Problem to work on - Check each line of the entries below for the string "Shootout" and state how many lines have it, with no other text.

Records contained in a dataset:

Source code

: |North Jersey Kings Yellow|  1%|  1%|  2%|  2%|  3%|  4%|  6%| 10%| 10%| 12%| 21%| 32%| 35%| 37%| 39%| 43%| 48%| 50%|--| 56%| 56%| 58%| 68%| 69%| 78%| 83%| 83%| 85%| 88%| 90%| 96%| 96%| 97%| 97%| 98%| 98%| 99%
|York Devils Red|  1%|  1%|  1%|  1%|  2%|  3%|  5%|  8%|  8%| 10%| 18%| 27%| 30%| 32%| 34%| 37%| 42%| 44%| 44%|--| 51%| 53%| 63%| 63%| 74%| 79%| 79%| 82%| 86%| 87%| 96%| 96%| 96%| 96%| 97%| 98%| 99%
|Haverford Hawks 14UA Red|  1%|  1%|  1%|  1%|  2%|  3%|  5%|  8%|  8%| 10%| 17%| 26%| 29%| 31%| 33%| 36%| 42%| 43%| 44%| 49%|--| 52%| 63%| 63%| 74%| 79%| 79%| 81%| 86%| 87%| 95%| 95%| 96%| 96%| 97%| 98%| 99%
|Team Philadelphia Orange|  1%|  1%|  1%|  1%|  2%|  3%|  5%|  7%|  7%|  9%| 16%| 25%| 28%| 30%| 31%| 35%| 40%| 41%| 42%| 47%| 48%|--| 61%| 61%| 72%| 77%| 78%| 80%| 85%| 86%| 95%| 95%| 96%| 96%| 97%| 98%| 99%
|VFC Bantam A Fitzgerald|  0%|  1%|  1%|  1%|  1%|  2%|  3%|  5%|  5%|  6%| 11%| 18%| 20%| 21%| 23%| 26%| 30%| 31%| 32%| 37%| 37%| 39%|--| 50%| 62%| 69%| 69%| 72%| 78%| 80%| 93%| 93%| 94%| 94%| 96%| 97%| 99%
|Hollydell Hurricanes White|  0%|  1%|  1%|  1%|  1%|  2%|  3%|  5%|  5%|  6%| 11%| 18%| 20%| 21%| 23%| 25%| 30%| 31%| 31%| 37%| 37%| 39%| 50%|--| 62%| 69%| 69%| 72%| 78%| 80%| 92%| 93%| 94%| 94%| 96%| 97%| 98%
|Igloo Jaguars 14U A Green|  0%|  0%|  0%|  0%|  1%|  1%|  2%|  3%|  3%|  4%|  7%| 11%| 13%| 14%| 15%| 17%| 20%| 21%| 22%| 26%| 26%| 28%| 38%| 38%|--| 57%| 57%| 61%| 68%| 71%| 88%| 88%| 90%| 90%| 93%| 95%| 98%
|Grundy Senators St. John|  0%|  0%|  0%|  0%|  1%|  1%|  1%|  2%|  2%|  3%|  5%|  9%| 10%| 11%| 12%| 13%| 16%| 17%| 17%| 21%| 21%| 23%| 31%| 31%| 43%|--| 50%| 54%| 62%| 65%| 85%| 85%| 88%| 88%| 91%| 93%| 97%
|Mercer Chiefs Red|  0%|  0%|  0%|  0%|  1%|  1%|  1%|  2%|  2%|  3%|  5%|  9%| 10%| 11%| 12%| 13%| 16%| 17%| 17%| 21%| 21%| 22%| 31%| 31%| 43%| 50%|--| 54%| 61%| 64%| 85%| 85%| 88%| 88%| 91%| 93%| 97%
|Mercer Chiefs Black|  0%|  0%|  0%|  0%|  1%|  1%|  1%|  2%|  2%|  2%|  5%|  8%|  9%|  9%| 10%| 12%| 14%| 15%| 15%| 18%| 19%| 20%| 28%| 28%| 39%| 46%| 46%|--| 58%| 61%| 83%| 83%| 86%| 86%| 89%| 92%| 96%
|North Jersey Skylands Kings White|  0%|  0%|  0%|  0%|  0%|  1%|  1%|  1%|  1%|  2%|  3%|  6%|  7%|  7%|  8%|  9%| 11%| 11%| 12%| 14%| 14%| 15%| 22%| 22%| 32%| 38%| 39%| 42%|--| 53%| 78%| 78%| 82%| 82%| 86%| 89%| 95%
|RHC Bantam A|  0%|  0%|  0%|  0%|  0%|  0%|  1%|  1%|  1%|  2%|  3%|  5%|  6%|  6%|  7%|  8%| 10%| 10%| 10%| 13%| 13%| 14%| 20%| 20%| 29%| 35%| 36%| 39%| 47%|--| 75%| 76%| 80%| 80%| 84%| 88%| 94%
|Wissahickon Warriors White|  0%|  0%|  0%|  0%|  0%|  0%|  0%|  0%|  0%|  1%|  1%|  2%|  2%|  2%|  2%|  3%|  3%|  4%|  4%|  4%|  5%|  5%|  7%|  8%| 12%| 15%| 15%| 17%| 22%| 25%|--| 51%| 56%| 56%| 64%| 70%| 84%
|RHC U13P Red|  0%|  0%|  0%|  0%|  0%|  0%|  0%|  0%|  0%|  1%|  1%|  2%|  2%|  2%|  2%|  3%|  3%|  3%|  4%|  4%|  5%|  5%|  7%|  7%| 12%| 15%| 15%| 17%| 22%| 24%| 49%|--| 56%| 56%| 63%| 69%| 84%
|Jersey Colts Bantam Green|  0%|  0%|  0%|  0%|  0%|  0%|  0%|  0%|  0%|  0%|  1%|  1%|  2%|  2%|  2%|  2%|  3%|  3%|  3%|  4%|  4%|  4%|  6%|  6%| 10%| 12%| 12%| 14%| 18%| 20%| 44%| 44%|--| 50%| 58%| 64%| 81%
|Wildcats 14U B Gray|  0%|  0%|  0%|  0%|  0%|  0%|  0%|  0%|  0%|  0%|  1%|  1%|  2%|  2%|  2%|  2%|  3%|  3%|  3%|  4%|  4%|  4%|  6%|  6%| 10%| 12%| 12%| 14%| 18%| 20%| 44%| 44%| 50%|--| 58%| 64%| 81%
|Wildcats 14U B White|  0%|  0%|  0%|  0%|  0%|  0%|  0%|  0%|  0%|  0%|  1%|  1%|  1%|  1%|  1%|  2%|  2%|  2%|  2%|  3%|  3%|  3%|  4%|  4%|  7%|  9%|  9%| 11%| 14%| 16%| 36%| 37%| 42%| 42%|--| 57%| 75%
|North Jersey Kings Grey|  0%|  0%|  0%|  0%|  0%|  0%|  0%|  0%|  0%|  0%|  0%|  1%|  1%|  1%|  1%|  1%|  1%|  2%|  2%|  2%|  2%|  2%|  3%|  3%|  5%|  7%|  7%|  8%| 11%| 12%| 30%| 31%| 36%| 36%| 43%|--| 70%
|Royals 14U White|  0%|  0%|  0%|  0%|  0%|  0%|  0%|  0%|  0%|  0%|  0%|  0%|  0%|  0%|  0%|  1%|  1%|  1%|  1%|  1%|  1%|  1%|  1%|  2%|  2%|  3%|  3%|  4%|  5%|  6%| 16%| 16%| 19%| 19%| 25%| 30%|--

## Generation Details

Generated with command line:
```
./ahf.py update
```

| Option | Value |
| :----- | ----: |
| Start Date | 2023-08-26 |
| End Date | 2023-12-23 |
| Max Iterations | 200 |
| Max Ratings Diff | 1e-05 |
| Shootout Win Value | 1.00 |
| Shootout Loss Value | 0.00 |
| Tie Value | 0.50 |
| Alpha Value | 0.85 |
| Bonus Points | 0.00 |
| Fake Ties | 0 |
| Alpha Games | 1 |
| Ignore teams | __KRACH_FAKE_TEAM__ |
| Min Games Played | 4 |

Result for this task - 2